_TEXTE:_

^^^^^^^^^^^^^^^^

Le Journal de L'Ile de la Réunion27 Avril 1998


Recherches pour rien au volcan

Alors que l'éruption du Piton de la Fournaise entre aujourd'hui dans sa huitième semaine, un malentendu est à l'origine du déclenchement, hier matin, d'une opération de recherches dans l'enclos, dans le secteur du Piton Kapor tandis que les marcheurs supposés perdus étaient tranquillement rentrés chez eux

Il est 8 heures hier matin lorsque deux randonneurs donnent l'alerte : leurs deux compagnons partis avec eux à la découverte des dernières coulées du volcan ne sont pas encore de retour au Pas de Bellecombe qu'ils ont eux-mêmes regagné au cours de la nuit. Les secours se mettent aussitôt en place. Une colonne de dix gendarmes des brigades de la Plaine-des-Cafres, de Saint-Paul, du peloton de haute montagne (PGHM), de la brigade héliportée, ainsi que le commandant-adjoint de la compagnie de Saint-Pierre, le major Paillaud, se met en route pour l'éruption. Les deux randonneurs "perdus" ont en effet fait part à leurs camarades de leur intention de contourner le Piton Kapor en éruption pour atteindre le cratère Magne dont le sentier d'accès a été barré par les coulées des jours derniers (voir notre édition de dimanche). Le dispositif de recherche est complété par l'hélicoptère de la gendarmerie qui, malheureusement, en raison d'un plafond trop bas, ne pourra être véritablement utile.
Les quatre randonneurs, âgés de 24 à 28 ans, étaient partis la veille au soir. Deux ayant donc voulu pousser plus loin leur exploration, les deux autres avaient décidé de s'en retourner et de les attendre au parking du Pas de Bellecombe. C'est ainsi que ces derniers ont donné l'alerte, ne les voyant pas revenir à une heure assez avancée par rapport à celle fixée.
C'est alors qu'une deuxième colonne de vingt-cinq militaires se préparait à rejoindre la première qu'une information les avertissait de leur retour chez eux, à Saint-Denis. L'opération prenait fin sans qu'on sache comment les deux randonneurs avaient pu rejoindre leur domicile sans être remarqués par leurs compagnons.
Ce malentendu est l'occasion de rappeler aux randonneurs qu'en cas de modification de leur programme, ils doivent au plus vite tenter d'avertir ou de faire avertir compagnons de route ou proches de manière à éviter toute inquiétude inutile et toutes recherches intempestives. Mobiliser inutilement des moyens de secours pourrait être préjudiciable à d'autres victimes d'accidents réellement dans le besoin.

^^^^^^^^^^^^^^^^

_DONNÉES:_

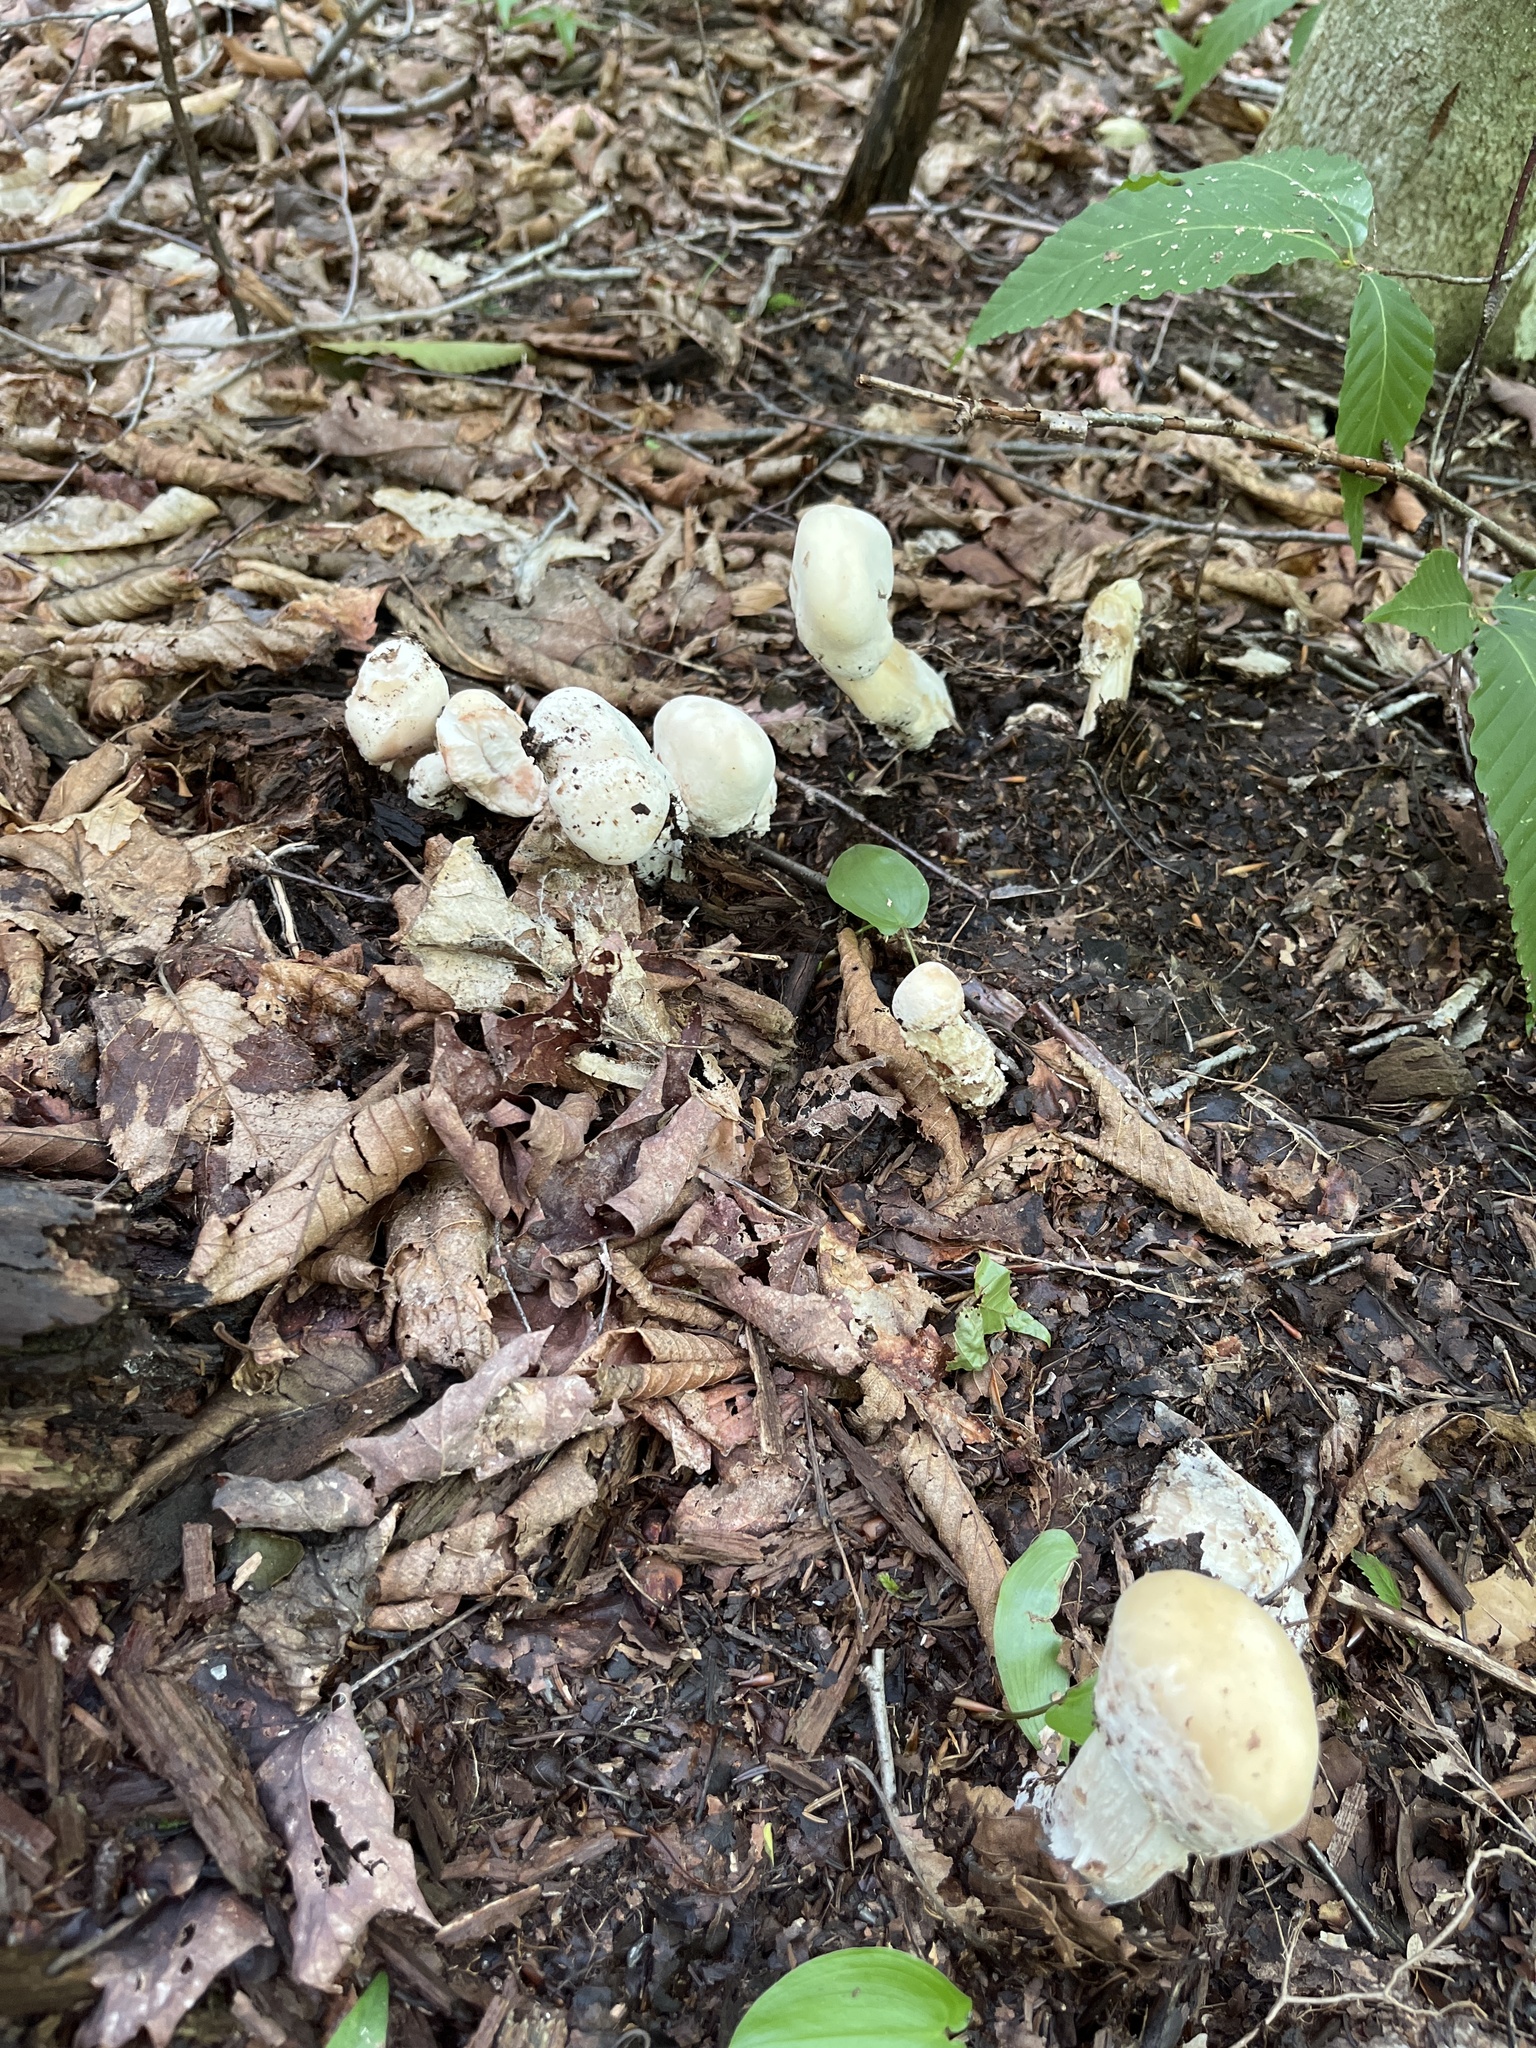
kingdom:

^^^^^^^^^^^^^^^^

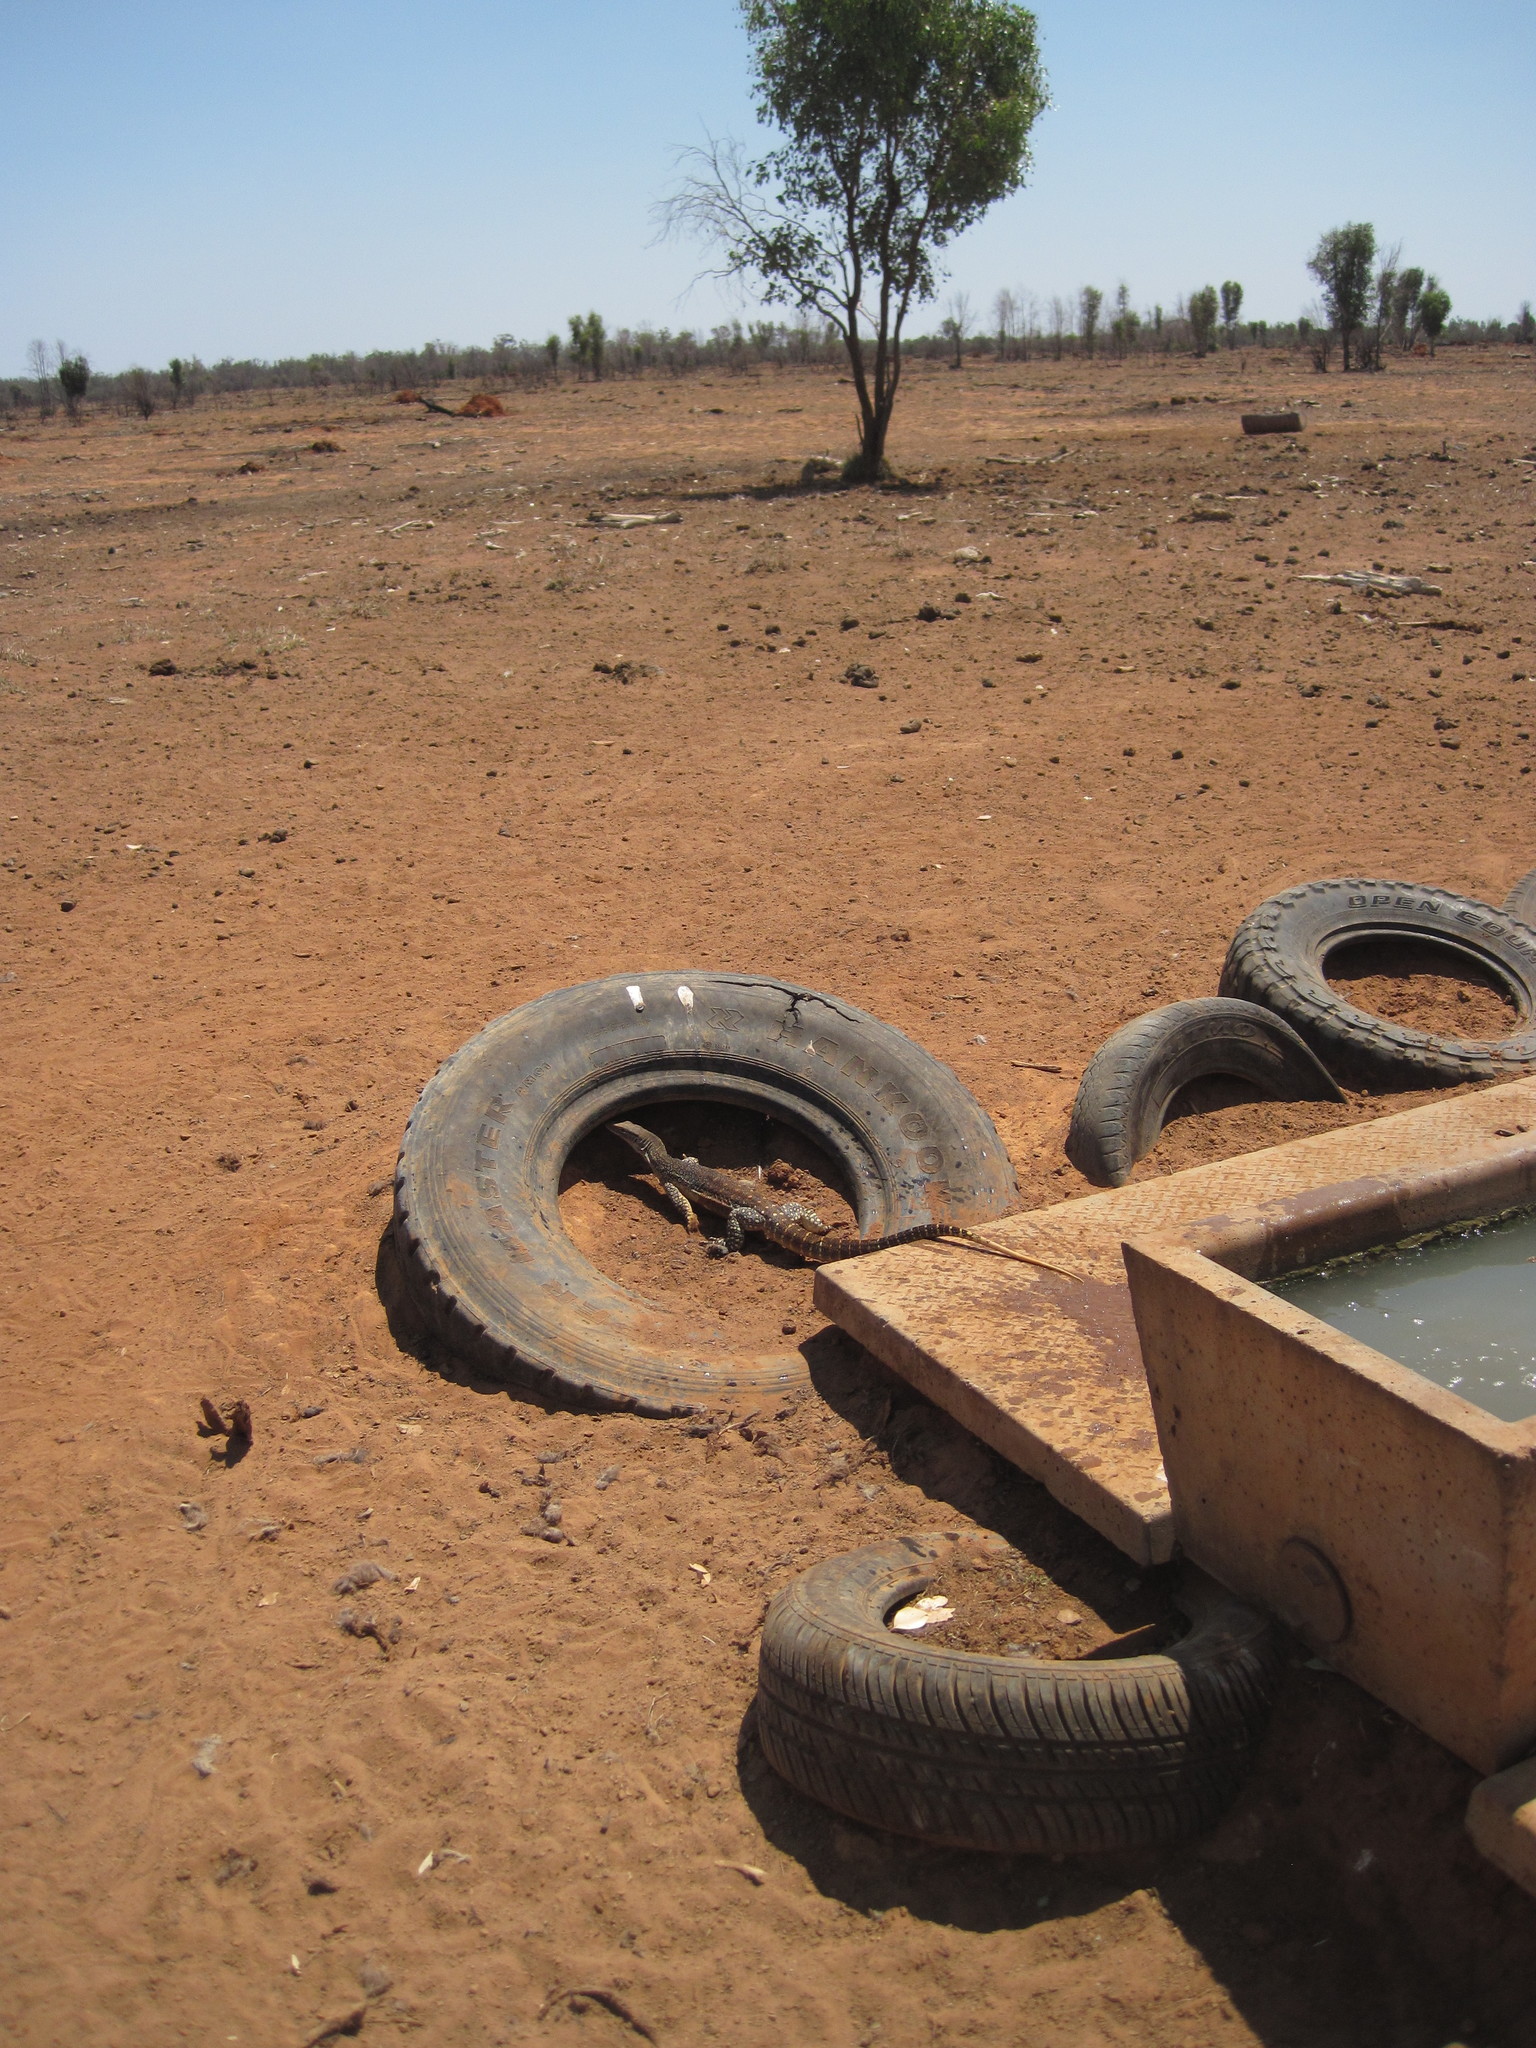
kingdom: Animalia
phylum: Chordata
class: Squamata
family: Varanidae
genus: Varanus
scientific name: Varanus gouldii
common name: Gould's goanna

^^^^^^^^^^^^^^^^

_CONSIGNE:_ Recopiez à l'identique le passage du texte sur les recherches au volcan en commençant par "C'est alors qu'une" et en terminant par "par leurs compagnons.".

_RÉPONSE:_
C'est alors qu'une deuxième colonne de vingt-cinq militaires se préparait à rejoindre la première qu'une information les avertissait de leur retour chez eux, à Saint-Denis. L'opération prenait fin sans qu'on sache comment les deux randonneurs avaient pu rejoindre leur domicile sans être remarqués par leurs compagnons.